Yes, Government Law Enforcement Keeps Screwing the Poor


Jesse Walker wisely wrote here the other day that "A Serious Anti-Poverty Agenda Has to Include Criminal Justice Reform." I reported in January on various instances in which the enforcement of petty laws involving the way we move ourselves and our vehicles through the world—and where we deposit them—can ruin the less-well-offs lives for very little good reason in my article "Petty Law Enforcement vs. the Poor."

One thing I learned in my research for that article from academics and workers in the field of poverty aid was that there was very little accumulated sociological knowledge about the true extent of this problem. Last week, the sometimes-good folk at NPR did an interestingly thorough journalistic look at one aspect of this whole issue: court costs.

While not revealing all the facts with social science precision, helps remind anyone who cares that if the government wants to make the lives of the poor less harsh, it can profitably check itself and do some things differently.

It relates sad anecdotes about how very minor infractions can lead to jail time if you don't pay the fines you were first hit with. And it stressed how in most states the government—despite all those taxes we pay—basically wants each offender to cover the costs of their own prosecution, including public defenders, incarcaration, parole supervison, even sometimes jury trials.

The nub of the problem:

The people most likely to face arrest and go through the courts are poor, says sociologist Alexes Harris, at the University of Washington. She's writing a book on these fees and the people who struggle to pay them.

"They tend to be people of color, African-Americans and Latinos," Harris says. "They tend to be high school dropouts, they tend to be people with mental illness, with substance abuse. So these are already very poor and marginalized people in our society, and then we impose these fiscal penalties to them and expect that they make regular payments, when in fact the vast majority are unable to do so."

Many fees can be waived for indigent defendants, but judges are more likely to put the poor on a more manageable payment plan.

Courts, however, will then sometimes tack on extra fees, penalties for missed payments and may even charge interest.

In Washington state, for example, there's 12 percent interest on costs in felony cases that accrues from the moment of judgment until all fines, fees, restitution and interest are paid off in full. As a result, it can be hard for someone who's poor to make that debt ever go away. One state commission found that the average amount in felony cases adds up to $2,500. If someone paid a typical amount — $10 a month — and never missed a payment, his debt would keep growing. After four years of faithful payments, the person would now owe $3,000.

Once you get trapped, often for the stupidest reasons, in this roundrobin of fines and rights and privileges being taken away with the failure to promptly pay them,

"There are a lot of things you can't do. A lot of jobs you can't apply for," says Todd Clear, who studies crime policy and is provost of Rutgers University, Newark. "Lots of benefits you can't apply for. If you have a license, a driver's license that needs to be renewed, you can't renew it. So what it means is you live your entire life under a cloud. In a very real sense, they drop out of the real society."

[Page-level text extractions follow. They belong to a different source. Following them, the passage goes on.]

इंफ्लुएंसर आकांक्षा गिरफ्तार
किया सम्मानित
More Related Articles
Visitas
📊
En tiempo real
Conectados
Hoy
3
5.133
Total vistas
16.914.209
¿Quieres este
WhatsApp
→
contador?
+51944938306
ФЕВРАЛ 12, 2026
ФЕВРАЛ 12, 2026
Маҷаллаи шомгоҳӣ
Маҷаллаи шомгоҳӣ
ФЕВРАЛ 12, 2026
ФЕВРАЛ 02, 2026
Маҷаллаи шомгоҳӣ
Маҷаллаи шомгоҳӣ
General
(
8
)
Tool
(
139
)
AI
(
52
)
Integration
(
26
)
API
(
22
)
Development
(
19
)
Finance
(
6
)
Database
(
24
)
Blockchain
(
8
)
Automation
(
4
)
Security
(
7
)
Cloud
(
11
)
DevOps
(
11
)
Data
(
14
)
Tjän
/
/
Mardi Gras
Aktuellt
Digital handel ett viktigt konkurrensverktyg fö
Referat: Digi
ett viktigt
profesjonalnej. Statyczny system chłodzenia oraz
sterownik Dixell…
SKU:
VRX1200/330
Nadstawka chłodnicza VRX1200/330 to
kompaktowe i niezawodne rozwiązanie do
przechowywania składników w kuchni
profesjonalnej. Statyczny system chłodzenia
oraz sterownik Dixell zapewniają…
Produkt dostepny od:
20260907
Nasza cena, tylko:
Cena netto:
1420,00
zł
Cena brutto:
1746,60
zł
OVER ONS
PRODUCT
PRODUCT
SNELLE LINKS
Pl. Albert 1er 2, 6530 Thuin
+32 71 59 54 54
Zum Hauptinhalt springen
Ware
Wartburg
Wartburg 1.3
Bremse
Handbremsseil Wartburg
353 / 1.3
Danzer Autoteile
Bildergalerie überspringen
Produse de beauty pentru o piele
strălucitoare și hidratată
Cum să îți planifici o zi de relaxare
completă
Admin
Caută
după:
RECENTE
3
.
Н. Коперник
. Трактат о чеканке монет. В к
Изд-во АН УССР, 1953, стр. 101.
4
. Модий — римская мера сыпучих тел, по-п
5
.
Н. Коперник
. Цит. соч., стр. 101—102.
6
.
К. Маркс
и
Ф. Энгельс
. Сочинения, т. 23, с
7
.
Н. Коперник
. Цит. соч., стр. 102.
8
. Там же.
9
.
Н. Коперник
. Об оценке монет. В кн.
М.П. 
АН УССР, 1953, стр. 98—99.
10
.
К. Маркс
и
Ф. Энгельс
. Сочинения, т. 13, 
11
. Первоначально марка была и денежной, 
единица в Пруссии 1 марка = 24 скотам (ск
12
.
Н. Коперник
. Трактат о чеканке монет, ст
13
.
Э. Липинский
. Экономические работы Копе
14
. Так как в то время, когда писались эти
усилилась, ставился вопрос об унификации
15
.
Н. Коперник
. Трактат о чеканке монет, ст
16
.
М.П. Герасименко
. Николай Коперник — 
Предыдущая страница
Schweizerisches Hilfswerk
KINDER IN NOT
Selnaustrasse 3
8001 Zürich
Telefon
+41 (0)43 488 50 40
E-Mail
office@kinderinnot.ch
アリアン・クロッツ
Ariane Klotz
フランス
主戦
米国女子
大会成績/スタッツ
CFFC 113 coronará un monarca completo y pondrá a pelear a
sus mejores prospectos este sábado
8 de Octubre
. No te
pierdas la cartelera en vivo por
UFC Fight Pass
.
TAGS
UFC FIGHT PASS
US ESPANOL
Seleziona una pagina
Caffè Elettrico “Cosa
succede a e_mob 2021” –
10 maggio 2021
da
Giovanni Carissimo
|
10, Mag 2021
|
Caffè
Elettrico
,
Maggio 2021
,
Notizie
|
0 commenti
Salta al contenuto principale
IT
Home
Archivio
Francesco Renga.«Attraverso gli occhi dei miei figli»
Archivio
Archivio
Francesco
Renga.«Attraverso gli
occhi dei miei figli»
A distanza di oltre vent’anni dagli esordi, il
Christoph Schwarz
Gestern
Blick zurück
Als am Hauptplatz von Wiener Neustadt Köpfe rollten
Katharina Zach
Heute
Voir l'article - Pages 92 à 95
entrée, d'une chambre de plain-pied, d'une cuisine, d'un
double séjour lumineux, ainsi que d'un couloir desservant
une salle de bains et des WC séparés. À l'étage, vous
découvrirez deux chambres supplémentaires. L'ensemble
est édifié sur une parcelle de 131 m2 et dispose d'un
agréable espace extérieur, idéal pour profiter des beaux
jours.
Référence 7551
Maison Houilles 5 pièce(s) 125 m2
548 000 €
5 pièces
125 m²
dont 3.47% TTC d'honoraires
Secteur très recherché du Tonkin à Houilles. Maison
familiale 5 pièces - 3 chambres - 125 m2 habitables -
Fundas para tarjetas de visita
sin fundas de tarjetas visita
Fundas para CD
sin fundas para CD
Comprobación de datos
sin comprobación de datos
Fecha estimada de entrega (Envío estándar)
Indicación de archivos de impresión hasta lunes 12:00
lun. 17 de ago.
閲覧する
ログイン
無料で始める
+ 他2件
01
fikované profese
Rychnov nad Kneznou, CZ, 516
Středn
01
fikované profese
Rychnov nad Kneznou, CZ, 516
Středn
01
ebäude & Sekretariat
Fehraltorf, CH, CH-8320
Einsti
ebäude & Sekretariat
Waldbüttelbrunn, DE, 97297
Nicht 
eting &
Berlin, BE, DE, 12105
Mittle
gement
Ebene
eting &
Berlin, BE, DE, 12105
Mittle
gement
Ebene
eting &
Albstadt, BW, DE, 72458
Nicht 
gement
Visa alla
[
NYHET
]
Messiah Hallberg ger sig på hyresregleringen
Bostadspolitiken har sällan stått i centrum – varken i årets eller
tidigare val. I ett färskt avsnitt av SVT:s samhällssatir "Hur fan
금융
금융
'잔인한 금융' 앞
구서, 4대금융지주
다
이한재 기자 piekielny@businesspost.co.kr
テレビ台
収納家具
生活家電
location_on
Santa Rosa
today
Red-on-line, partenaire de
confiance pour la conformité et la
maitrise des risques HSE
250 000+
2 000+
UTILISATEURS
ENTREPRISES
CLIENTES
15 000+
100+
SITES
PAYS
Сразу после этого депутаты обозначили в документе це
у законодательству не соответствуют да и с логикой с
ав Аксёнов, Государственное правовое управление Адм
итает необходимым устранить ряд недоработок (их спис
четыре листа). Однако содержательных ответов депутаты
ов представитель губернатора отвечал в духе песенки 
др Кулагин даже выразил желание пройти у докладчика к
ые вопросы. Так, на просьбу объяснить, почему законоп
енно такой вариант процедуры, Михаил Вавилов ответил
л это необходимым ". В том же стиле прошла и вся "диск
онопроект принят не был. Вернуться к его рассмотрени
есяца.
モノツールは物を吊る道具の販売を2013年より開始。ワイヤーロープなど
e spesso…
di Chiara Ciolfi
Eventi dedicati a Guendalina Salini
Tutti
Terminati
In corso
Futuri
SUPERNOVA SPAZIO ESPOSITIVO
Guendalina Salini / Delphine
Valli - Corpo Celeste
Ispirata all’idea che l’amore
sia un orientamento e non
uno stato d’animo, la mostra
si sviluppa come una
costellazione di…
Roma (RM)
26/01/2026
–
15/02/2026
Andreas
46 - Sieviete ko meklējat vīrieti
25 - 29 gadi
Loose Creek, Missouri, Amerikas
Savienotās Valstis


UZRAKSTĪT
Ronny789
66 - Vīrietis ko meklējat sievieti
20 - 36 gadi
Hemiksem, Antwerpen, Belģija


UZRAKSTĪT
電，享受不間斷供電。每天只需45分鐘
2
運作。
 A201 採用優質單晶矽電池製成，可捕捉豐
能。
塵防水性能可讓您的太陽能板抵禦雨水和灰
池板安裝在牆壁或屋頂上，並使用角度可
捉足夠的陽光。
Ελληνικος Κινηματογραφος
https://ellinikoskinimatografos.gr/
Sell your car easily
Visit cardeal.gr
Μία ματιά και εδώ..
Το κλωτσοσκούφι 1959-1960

In one county, NPR found "about a quarter of the people who were in jail for misdemeanor offenses were there because they had failed to pay their court fines and fees."

Some macro-data on the problem:

The number of Americans with unpaid fines and fees is massive. In 2011, in Philadelphia alone, courts sent bills on unpaid debts dating back to the 1970s to more than 320,000 people — roughly 1 in 5 city residents. The median debt was around $4,500. And in New York City, there are 1.2 million outstanding warrants, many for unpaid court fines and fees.

The growth in the number of people who owe court-imposed monetary sanctions shows up in surveys by the U.S. Department of Justice, too: In 1991, 25 percent of prison inmates said they owed court-imposed costs, restitution, fines and fees. By 2004, the last time the Justice Department did the survey, that number climbed to about 66 percent.

Many of these are not statutory punishments for the crime but just fees charged as a matter of court and city and county government policy–because they think they need the money. It can be a substantial cash cow for them.

It again reminded me of my last day in court, for a traffic offense. (I was guilty as hell!) Every single other person there—every one!—was in court facing fines over a thousand and possible jail time over things that started with "minor" fines in the less than a hundred to few hundred level—fines that because of their wealth level they were unwilling or unable, or because of lack of general shit-togetherness didn't manage, to pay on time. It's a crummy situation.